Thank you so much. I stopped ingest and then applied filters and re-ran the ingest.

I hope this time it’ll work perfectly.

I have few doubts with regards to keyword searches.

  1. After the ingest is completed 100%, can i add keywords? and do i have to rerun ingest may be only with keyword module? will this be okay in order the get complete keyword hit results?

  2. If the ingest operation is not compete 100%, but ran halfway and then stopped/cancelled, then if I add more/new keywords afterwords and run the Ingest with all relevant modules, will the keyword search consider the already completed ingest part too? I’m checking whether the keyword result is complete?
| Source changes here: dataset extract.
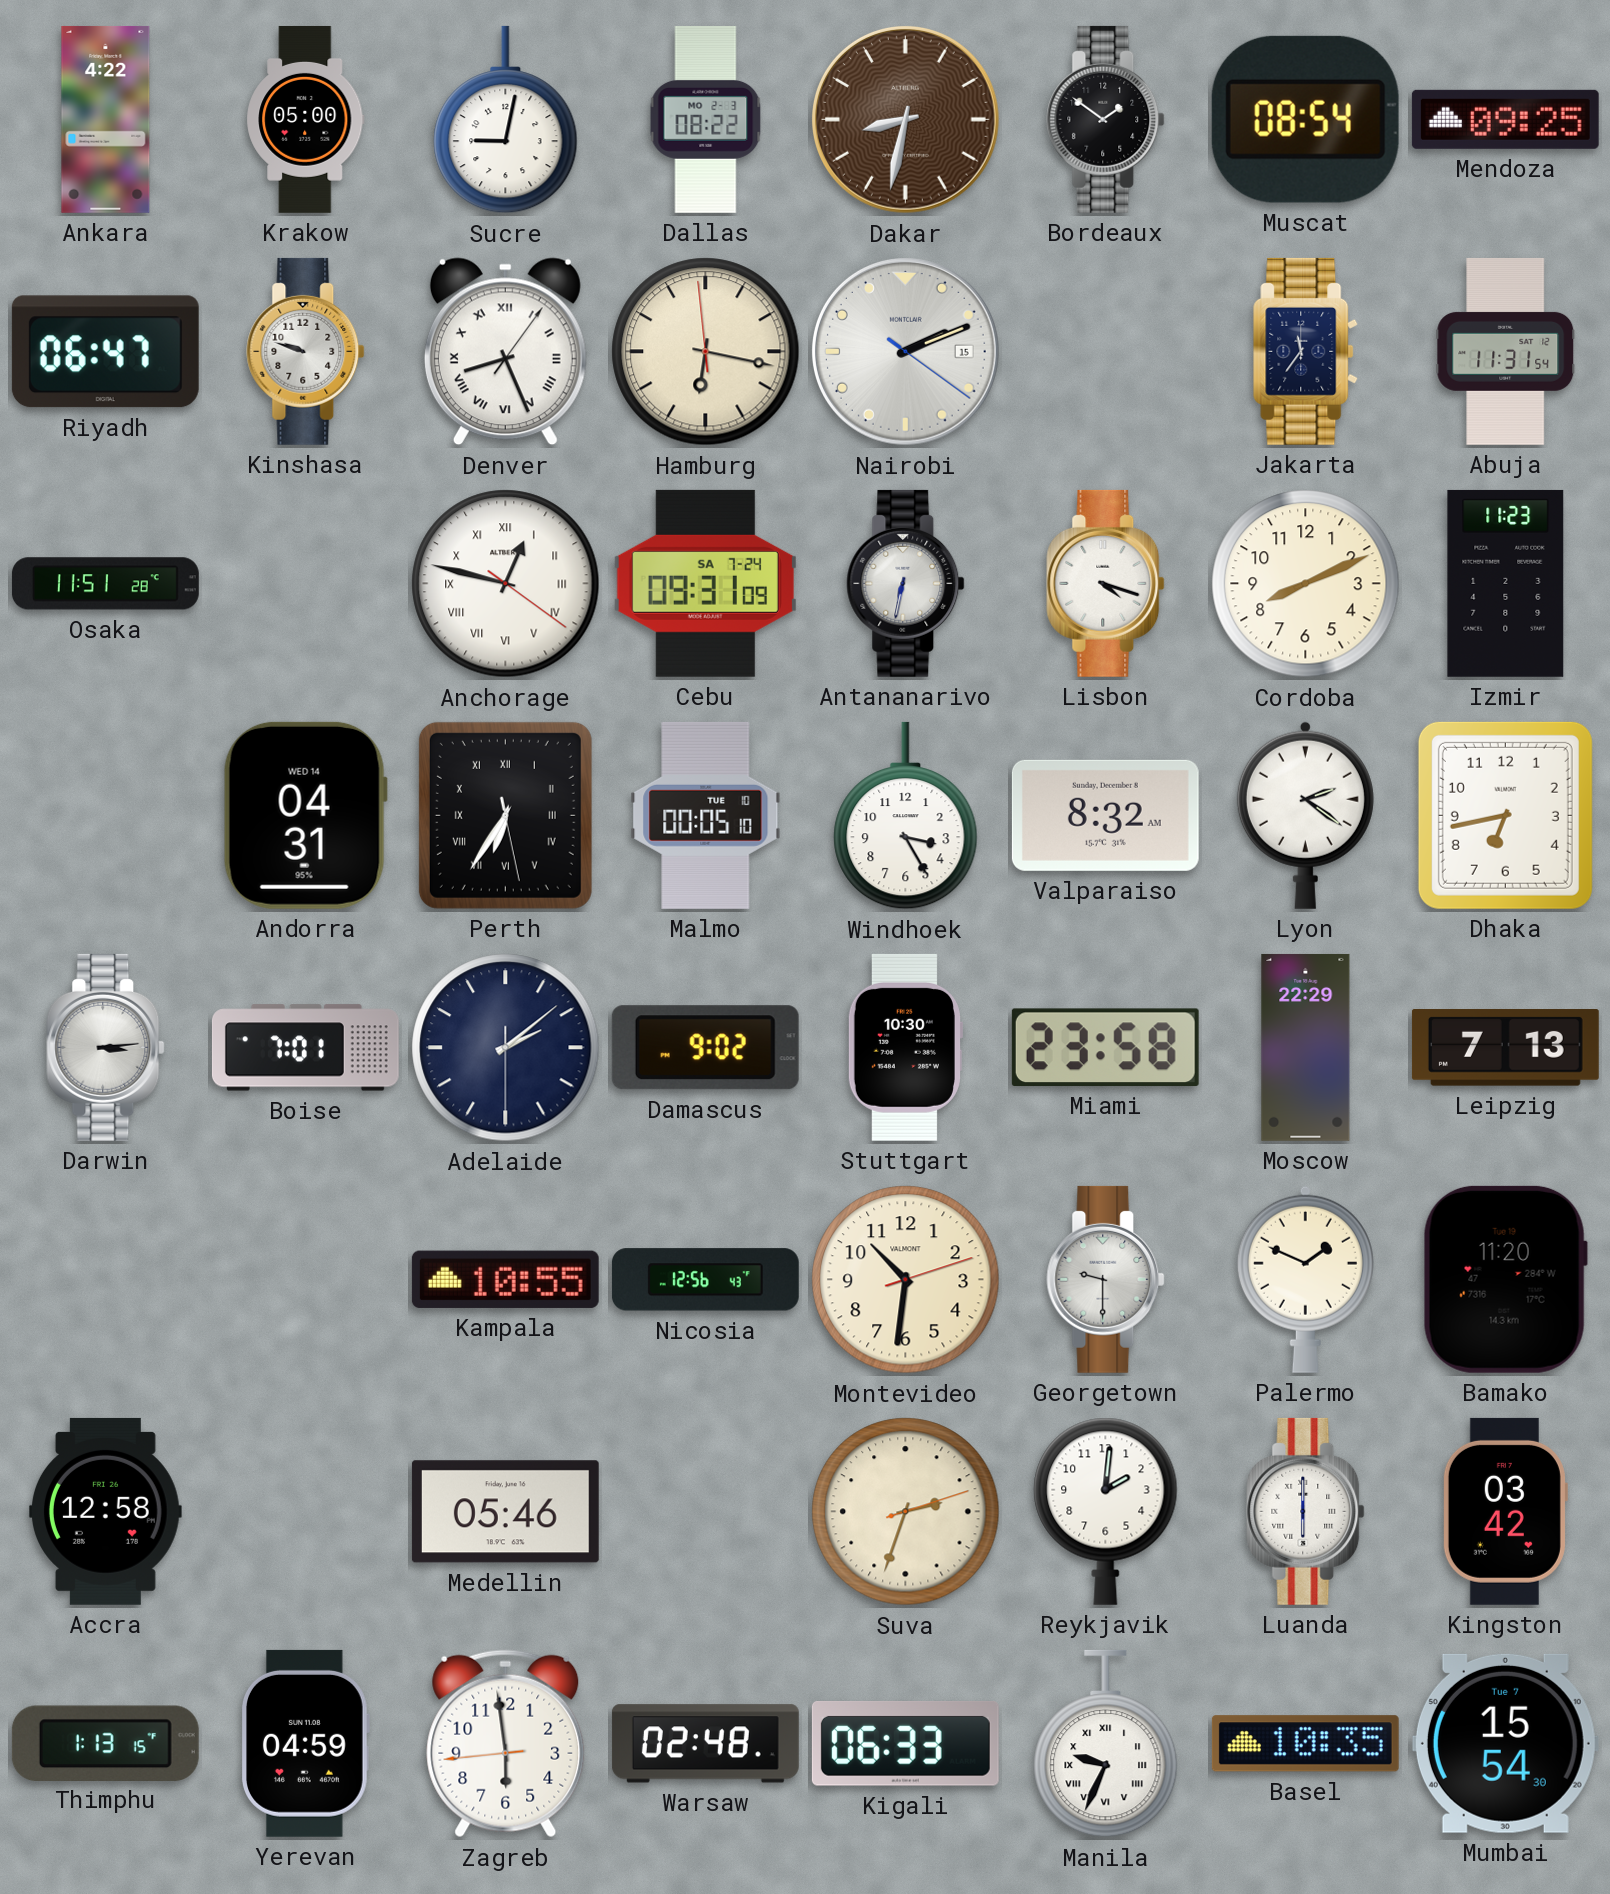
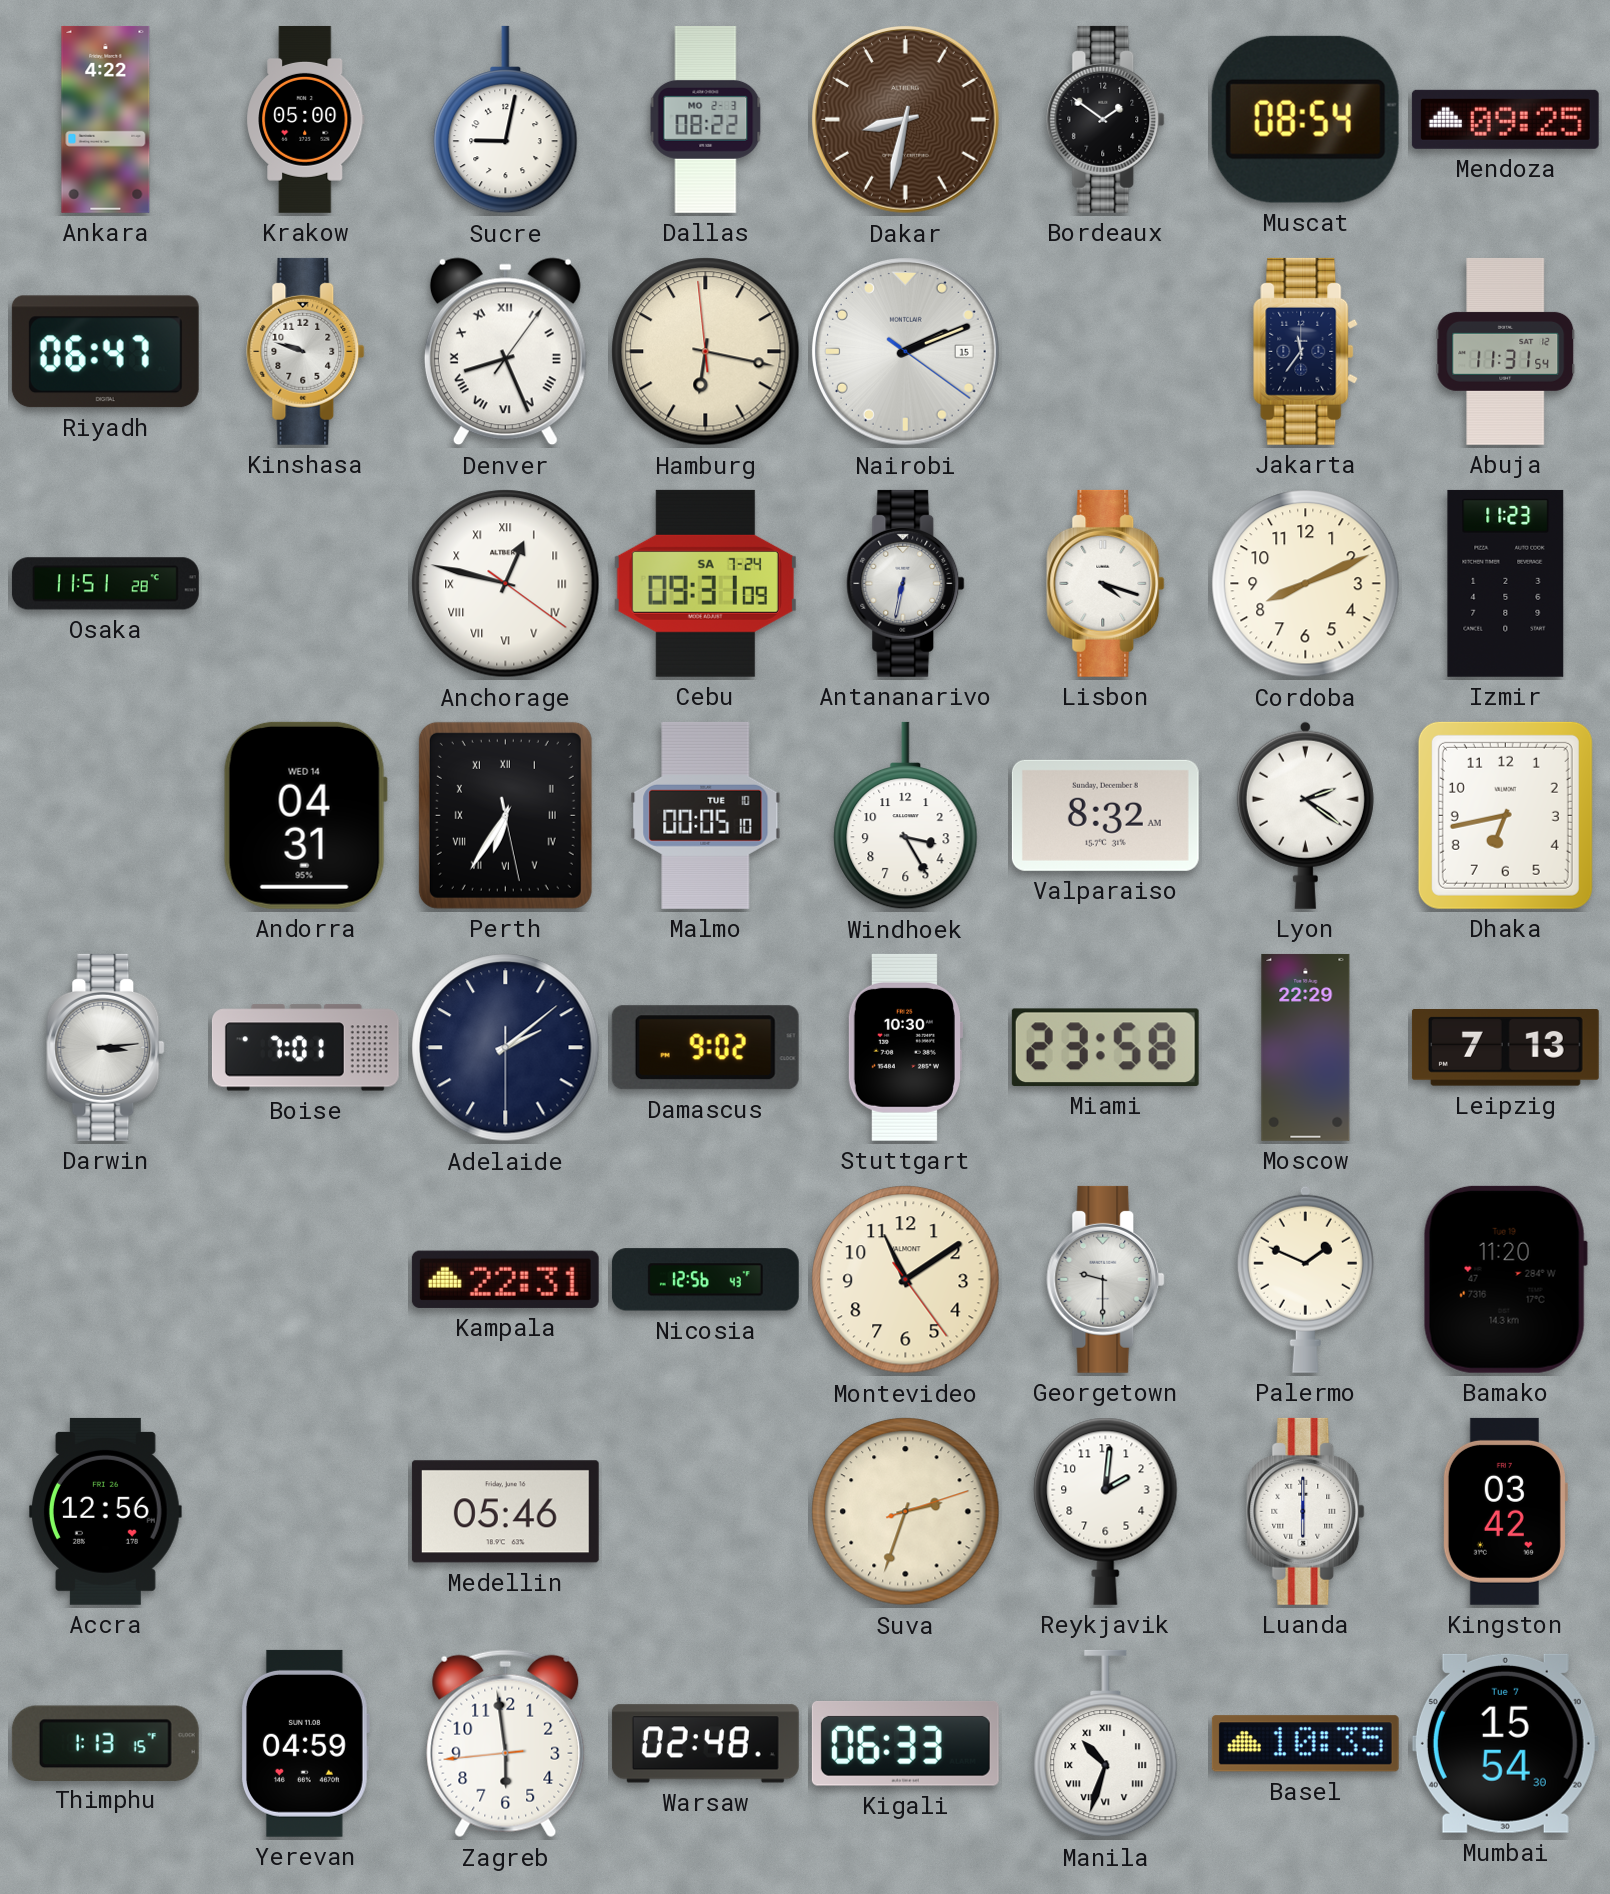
Kampala: 10:55 -> 22:31
Montevideo: 10:31 -> 11:09
Accra: 12:58 -> 12:56
Manila: 9:34 -> 10:33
Highly appreciate if you can clarify… Thank you so much

You can do keyword searching without running an ingest job. In the upper right hand area of the main application window there are two drop downs that allow you to do searching with keyword lists or individual search terms. The search results will be presented in a separate window and any keyword hit results (artifacts) will be added to the case database. All text that has been added to the text index at the time of the search will be searched.

image.png

If you choose to run another ingest job with just the keyword search module enabled, likewise all of the text in the text index will be searched for whatever search terms are in the keyword lists you have selected to be used for the ingest job.

1 Like

Tried to keyword search using drop down option (Keyword Lists).
But I’m getting an error when it is saving.
Unable to close connection to case database
Caused by: An SQLException was provoked by the following failure:
java.util.ConcurrentModificationException

Extract of error log file is attached FYI.
Error log extract

Appreciate if you can give me a suggestion to solve this.

On the slowness topic, I think Richard was correct that the suspicious things are Recent Activity and Email.

The only other thing that should be looked at is that we recently (though not yet released) changed how we parse PST and MBOX files so that we do not keep all of them in memory. The code in 4.11 and 4.12 will load all messages into memory and then add them to the database. This is obviously not good on memory for big PST files.

How big is your archive.PST file? It could be that the module is taking up all of the memory and making everything else run really slow.

You could test this by disabling the Email module and see if everything runs faster.

You have lots of errors (lower right corner, red circle). What do they say?

The log file talks about database corruption. Are you out of disk space?

1 Like

It’s been a long time, but I noticed the attached log excerpt and took a look at it. It appears that something is going very wrong with attempts the case database. There are many, many stack traces such as this:

2019-08-17 13:38:46.819 org.sleuthkit.autopsy.datamodel.KeywordHits$KeywordResults update
WARNING: SQL Exception occurred:
org.sqlite.SQLiteException: [SQLITE_CORRUPT] The database disk image is malformed (database disk image is malformed)
org.sqlite.core.DB.newSQLException(DB.java:941)
org.sqlite.core.DB.newSQLException(DB.java:953)
org.sqlite.core.DB.throwex(DB.java:918)
org.sqlite.jdbc3.JDBC3ResultSet.next(JDBC3ResultSet.java:84)
ETC.

This errors are happening at the SQLite JDBC level and indicate that the database is somehow corrupt, if the error messages are reliable.